- _ASSIGNMENT_
Once the pictures have been excluded, set down each remaining entry word for word.

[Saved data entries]
• • • • •

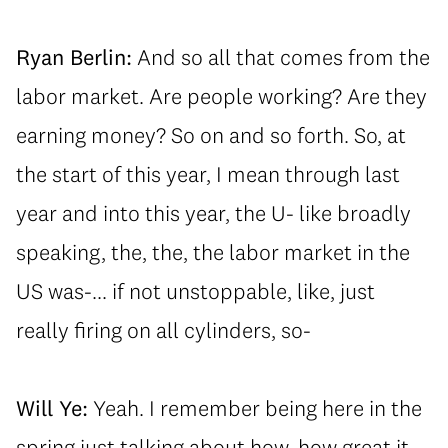
Ryan Berlin:
And so all that comes from the
labor market. Are people working? Are they
earning money? So on and so forth. So, at
the start of this year, I mean through last
year and into this year, the U- like broadly
speaking, the, the, the labor market in the
US was-... if not unstoppable, like, just
really firing on all cylinders, so-
Will Ye:
Yeah. I remember being here in the
spring just talking about how, how great it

• • • • •

- _FINAL ANSWER_
Ryan Berlin:
And so all that comes from the
labor market. Are people working? Are they
earning money? So on and so forth. So, at
the start of this year, I mean through last
year and into this year, the U- like broadly
speaking, the, the, the labor market in the
US was-... if not unstoppable, like, just
really firing on all cylinders, so-
Will Ye:
Yeah. I remember being here in the
spring just talking about how, how great it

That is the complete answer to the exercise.